10       Der Verwaltungsgerichtshof hat zwar wiederholt Bedenken gegen die unreflektierte Verwertung von Beweisergebnissen der Erstbefragung erhoben, weil sich diese Einvernahme nicht auf die näheren Fluchtgründe zu beziehen hat. Gleichwohl ist es aber nicht generell unzulässig, sich auf eine Steigerung des Fluchtvorbringens zwischen der Erstbefragung durch Organe des öffentlichen Sicherheitsdienstes und der weiteren Einvernahme eines Asylwerbers zu stützen. Gemäß § 19 Abs. 1 AsylG 2005 ist es weder der Behörde noch dem BVwG verwehrt, im Rahmen beweiswürdigender Überlegungen Widersprüche und sonstige Ungereimtheiten zwischen der Erstbefragung und späteren Angaben des Asylwerbers einzubeziehen; es bedarf aber sorgsamer Abklärung und auch der in der Begründung vorzunehmenden Offenlegung, worauf diese fallbezogen zurückzuführen sind (vgl. VwGH 30.11.2020, Ra 2020/19/0376, mwN).
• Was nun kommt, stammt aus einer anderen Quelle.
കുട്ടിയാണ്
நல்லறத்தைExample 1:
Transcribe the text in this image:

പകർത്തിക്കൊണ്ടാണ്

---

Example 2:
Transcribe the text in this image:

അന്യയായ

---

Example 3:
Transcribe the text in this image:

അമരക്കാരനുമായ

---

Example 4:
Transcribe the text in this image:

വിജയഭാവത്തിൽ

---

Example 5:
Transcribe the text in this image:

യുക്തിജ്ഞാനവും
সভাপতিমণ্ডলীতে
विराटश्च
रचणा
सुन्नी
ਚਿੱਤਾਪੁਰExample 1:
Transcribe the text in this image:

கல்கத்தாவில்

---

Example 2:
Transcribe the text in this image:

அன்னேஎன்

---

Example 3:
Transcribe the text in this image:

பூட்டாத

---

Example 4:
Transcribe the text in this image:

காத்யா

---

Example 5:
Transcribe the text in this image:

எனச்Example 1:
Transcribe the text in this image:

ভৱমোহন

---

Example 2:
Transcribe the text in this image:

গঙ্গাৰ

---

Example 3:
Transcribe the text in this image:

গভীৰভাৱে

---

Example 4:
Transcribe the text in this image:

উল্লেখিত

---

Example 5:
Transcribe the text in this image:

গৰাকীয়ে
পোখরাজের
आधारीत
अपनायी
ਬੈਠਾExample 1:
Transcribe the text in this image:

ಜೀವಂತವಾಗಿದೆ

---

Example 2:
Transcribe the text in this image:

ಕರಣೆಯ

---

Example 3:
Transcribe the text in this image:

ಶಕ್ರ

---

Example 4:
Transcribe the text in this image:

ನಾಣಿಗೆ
11       Im vorliegenden Fall verschaffte sich das BVwG im Zuge der mündlichen Verhandlung einen persönlichen Eindruck vom Revisionswerber und setzte sich mit dessen Fluchtvorbringen auseinander. In der Beweiswürdigung legte das BVwG im Einzelnen offen, auf Grund welcher Überlegungen es zum Schluss kam, dass der Revisionswerber zwar als Polizist gearbeitet habe, er aber beim genannten Überfall auf das Zeitungsgebäude nicht anwesend gewesen sei und er deshalb auch nicht verfolgt werde.
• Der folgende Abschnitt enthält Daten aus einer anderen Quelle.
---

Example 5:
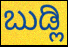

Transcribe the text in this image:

ಬುಡ್ಲಿ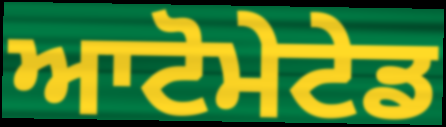
ਆਟੋਮੇਟੇਡ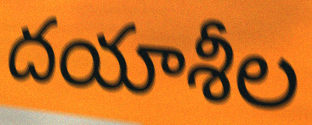
దయాశీల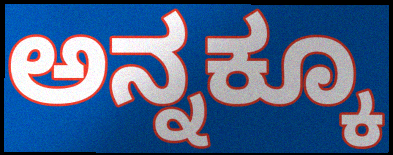
ಅನ್ನಕ್ಕೂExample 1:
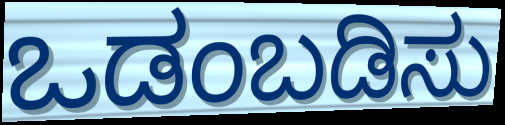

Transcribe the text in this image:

ಒಡಂಬಡಿಸು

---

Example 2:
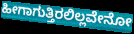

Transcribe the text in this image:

ಹೀಗಾಗುತ್ತಿರಲಿಲ್ಲವೇನೋ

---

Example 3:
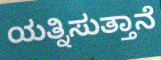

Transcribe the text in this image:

ಯತ್ನಿಸುತ್ತಾನೆ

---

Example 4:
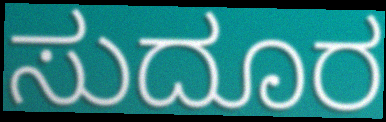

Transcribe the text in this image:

ಸುದೂರ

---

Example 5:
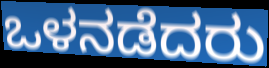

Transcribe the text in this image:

ಒಳನಡೆದರು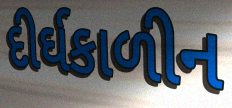
દીર્ઘકાળીન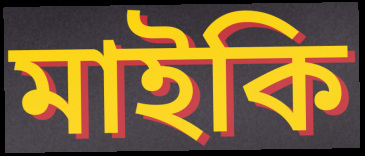
মাইকিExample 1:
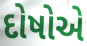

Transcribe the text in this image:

દોષોએ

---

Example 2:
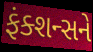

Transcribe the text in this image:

ફંક્શન્સને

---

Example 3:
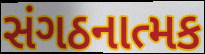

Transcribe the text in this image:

સંગઠનાત્મક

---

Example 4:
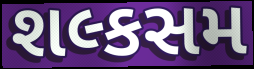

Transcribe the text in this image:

શલ્કસમ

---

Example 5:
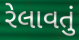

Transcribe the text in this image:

રેલાવતું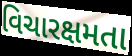
વિચારક્ષમતાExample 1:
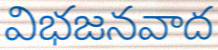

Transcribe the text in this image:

విభజనవాద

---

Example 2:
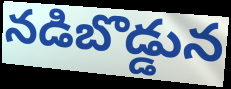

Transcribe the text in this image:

నడిబొడ్డున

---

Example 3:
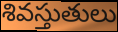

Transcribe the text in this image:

శివస్తుతులు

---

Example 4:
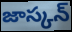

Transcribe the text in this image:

Das BVwG führte in seinen beweiswürdigenden Überlegungen zwar einleitend ins Treffen, dass der Revisionswerber im Rahmen der Erstbefragung seine Anwesenheit beim Überfall auf das Zeitungsgebäude (als den angeblich ausreisekausalen Grund) nicht erwähnt habe. Die Revision übersieht hier jedoch, dass sich das BVwG darüber hinaus aber auch auf zusätzliche, für sich tragende Erwägungen, wie widersprüchliche Angaben des Revisionswerbers zu seinen Tätigkeiten bei der Polizei sowie nicht mit dem Fluchtvorbringen in Einklang zu bringende vorgelegte Unterlagen, stützte.

Ausgehend davon gelingt es der Revision mit ihrem Zulässigkeitsvorbringen nicht, eine vom Verwaltungsgerichtshof aufzugreifende Unvertretbarkeit der beweiswürdigenden Überlegungen des BVwG aufzuzeigen.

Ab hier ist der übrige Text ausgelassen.